### Written request
From the first line of the listing through the line containing "genus: Pityrogramma", switch every "phylum" to "division" and leave all else unchanged.

Data items:
###

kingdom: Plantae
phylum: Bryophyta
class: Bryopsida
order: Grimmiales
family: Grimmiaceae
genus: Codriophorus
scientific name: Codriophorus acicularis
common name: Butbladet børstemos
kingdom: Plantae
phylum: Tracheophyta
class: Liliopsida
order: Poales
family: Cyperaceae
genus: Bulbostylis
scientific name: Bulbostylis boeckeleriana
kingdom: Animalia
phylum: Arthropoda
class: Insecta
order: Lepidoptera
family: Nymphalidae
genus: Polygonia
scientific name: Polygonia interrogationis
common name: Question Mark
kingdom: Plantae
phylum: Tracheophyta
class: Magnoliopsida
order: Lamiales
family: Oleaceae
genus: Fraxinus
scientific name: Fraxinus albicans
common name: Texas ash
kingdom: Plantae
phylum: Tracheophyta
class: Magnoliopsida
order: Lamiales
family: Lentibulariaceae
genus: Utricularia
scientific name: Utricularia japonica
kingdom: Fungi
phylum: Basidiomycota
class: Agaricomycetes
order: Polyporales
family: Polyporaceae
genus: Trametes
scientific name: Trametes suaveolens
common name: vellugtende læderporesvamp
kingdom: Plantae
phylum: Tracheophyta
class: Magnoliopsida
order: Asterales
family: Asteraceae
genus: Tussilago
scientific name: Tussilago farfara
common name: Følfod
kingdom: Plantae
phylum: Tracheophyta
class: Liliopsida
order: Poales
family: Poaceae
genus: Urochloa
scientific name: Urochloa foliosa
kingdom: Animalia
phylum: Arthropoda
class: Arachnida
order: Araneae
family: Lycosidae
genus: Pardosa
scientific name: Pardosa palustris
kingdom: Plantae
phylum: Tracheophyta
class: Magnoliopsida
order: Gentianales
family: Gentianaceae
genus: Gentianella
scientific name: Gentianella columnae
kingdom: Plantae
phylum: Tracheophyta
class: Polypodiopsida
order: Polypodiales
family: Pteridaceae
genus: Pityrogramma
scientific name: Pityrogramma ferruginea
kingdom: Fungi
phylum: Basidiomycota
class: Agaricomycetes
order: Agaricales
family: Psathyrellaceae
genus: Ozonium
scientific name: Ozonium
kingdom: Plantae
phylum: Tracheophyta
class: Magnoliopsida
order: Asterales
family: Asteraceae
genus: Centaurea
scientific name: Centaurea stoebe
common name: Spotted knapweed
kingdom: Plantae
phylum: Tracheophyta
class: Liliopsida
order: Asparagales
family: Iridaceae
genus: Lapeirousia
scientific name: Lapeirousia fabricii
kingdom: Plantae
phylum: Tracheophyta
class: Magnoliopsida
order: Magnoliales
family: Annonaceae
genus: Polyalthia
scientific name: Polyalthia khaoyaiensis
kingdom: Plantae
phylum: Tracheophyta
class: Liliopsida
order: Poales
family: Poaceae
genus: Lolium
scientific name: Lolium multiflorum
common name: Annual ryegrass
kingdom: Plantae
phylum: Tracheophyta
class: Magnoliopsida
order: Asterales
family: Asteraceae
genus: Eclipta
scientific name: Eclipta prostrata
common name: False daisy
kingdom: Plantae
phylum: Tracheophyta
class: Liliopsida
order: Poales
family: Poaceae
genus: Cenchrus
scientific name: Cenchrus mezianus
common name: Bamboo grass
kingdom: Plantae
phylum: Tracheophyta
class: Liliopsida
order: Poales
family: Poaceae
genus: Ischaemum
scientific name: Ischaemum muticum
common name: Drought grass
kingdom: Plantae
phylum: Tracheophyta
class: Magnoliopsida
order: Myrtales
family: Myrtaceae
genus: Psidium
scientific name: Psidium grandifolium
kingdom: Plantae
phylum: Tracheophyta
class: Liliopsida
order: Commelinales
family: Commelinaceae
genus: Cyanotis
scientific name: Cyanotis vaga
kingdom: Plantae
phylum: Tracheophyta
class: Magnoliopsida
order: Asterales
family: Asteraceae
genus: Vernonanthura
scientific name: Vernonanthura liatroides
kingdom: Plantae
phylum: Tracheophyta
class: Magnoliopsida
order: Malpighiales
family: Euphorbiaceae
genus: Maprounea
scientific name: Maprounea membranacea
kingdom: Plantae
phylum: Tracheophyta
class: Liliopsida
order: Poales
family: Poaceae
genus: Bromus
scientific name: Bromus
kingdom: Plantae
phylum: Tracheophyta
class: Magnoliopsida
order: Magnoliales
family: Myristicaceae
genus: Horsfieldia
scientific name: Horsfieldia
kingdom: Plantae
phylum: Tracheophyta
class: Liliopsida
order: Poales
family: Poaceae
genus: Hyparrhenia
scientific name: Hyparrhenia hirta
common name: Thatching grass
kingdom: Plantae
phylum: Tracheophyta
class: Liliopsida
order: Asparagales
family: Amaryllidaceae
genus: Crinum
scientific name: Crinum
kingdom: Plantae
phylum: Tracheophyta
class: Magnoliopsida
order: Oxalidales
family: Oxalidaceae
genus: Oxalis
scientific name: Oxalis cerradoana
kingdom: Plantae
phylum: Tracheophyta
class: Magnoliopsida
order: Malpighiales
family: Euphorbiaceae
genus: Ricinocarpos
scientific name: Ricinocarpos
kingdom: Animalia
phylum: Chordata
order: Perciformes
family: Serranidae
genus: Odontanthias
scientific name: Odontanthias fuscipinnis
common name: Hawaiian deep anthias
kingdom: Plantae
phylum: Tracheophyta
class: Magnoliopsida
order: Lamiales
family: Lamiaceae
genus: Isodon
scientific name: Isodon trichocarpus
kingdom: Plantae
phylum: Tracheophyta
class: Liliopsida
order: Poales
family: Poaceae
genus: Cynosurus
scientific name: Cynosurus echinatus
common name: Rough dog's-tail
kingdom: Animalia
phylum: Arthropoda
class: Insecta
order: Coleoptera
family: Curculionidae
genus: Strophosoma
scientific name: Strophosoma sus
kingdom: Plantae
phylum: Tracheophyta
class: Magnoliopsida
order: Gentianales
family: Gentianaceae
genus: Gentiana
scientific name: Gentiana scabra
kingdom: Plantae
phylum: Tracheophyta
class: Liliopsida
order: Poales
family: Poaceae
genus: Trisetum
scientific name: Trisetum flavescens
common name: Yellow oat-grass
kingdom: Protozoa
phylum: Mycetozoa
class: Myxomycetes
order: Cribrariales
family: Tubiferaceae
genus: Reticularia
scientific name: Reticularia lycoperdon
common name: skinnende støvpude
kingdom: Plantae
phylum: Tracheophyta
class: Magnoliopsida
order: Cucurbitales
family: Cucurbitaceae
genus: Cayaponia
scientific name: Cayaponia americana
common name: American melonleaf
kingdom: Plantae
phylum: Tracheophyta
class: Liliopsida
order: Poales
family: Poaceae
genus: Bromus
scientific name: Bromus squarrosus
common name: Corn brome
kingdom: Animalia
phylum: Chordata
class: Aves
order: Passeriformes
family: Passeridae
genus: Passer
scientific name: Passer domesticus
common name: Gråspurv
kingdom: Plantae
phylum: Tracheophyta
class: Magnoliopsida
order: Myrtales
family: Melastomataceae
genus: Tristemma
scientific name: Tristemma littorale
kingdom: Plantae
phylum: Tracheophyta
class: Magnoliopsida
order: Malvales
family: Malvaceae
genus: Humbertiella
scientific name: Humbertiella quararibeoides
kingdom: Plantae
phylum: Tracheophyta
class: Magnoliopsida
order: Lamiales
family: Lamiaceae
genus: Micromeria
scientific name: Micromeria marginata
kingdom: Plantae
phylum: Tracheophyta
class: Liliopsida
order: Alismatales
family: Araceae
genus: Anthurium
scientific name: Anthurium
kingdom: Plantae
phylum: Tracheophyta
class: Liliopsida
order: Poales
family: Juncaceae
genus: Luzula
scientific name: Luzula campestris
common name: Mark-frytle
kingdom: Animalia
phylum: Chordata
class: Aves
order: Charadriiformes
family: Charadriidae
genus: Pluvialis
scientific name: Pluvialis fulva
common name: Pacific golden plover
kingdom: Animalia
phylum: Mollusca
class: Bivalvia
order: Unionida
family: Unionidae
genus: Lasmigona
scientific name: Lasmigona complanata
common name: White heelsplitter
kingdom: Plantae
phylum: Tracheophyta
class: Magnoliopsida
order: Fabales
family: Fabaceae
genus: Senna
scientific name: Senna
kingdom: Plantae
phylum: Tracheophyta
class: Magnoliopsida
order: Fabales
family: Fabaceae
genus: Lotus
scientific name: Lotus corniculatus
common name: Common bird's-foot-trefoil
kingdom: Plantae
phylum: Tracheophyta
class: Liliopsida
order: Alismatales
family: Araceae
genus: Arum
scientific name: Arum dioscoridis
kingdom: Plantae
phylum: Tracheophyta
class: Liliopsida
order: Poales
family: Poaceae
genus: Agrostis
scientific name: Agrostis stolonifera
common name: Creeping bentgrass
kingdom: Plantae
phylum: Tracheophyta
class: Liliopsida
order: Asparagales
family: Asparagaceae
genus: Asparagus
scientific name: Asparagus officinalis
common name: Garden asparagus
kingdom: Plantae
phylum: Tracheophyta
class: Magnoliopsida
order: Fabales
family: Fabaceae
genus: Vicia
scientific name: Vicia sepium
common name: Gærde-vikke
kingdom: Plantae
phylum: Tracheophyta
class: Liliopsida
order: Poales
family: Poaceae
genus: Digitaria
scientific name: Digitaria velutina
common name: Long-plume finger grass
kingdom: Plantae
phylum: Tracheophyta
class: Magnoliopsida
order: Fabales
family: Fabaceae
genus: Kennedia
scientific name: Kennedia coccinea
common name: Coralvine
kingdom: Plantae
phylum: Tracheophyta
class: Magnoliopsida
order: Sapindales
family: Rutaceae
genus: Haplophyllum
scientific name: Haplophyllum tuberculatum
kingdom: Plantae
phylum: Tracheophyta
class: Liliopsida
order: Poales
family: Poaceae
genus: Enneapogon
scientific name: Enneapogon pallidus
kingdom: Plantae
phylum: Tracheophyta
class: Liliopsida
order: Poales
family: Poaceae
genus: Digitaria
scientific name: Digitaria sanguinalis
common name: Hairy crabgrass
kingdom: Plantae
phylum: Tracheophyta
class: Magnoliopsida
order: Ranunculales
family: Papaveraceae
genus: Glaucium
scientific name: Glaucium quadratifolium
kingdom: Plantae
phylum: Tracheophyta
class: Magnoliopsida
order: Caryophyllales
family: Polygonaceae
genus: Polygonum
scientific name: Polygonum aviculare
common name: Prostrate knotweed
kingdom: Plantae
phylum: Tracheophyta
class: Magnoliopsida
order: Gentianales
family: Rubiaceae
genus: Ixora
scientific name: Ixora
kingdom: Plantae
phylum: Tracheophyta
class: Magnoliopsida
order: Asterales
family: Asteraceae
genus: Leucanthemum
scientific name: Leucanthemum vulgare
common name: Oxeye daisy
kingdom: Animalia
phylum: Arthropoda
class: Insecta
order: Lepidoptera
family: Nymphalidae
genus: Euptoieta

###

### Response for this exercise
kingdom: Plantae
division: Bryophyta
class: Bryopsida
order: Grimmiales
family: Grimmiaceae
genus: Codriophorus
scientific name: Codriophorus acicularis
common name: Butbladet børstemos
kingdom: Plantae
division: Tracheophyta
class: Liliopsida
order: Poales
family: Cyperaceae
genus: Bulbostylis
scientific name: Bulbostylis boeckeleriana
kingdom: Animalia
division: Arthropoda
class: Insecta
order: Lepidoptera
family: Nymphalidae
genus: Polygonia
scientific name: Polygonia interrogationis
common name: Question Mark
kingdom: Plantae
division: Tracheophyta
class: Magnoliopsida
order: Lamiales
family: Oleaceae
genus: Fraxinus
scientific name: Fraxinus albicans
common name: Texas ash
kingdom: Plantae
division: Tracheophyta
class: Magnoliopsida
order: Lamiales
family: Lentibulariaceae
genus: Utricularia
scientific name: Utricularia japonica
kingdom: Fungi
division: Basidiomycota
class: Agaricomycetes
order: Polyporales
family: Polyporaceae
genus: Trametes
scientific name: Trametes suaveolens
common name: vellugtende læderporesvamp
kingdom: Plantae
division: Tracheophyta
class: Magnoliopsida
order: Asterales
family: Asteraceae
genus: Tussilago
scientific name: Tussilago farfara
common name: Følfod
kingdom: Plantae
division: Tracheophyta
class: Liliopsida
order: Poales
family: Poaceae
genus: Urochloa
scientific name: Urochloa foliosa
kingdom: Animalia
division: Arthropoda
class: Arachnida
order: Araneae
family: Lycosidae
genus: Pardosa
scientific name: Pardosa palustris
kingdom: Plantae
division: Tracheophyta
class: Magnoliopsida
order: Gentianales
family: Gentianaceae
genus: Gentianella
scientific name: Gentianella columnae
kingdom: Plantae
division: Tracheophyta
class: Polypodiopsida
order: Polypodiales
family: Pteridaceae
genus: Pityrogramma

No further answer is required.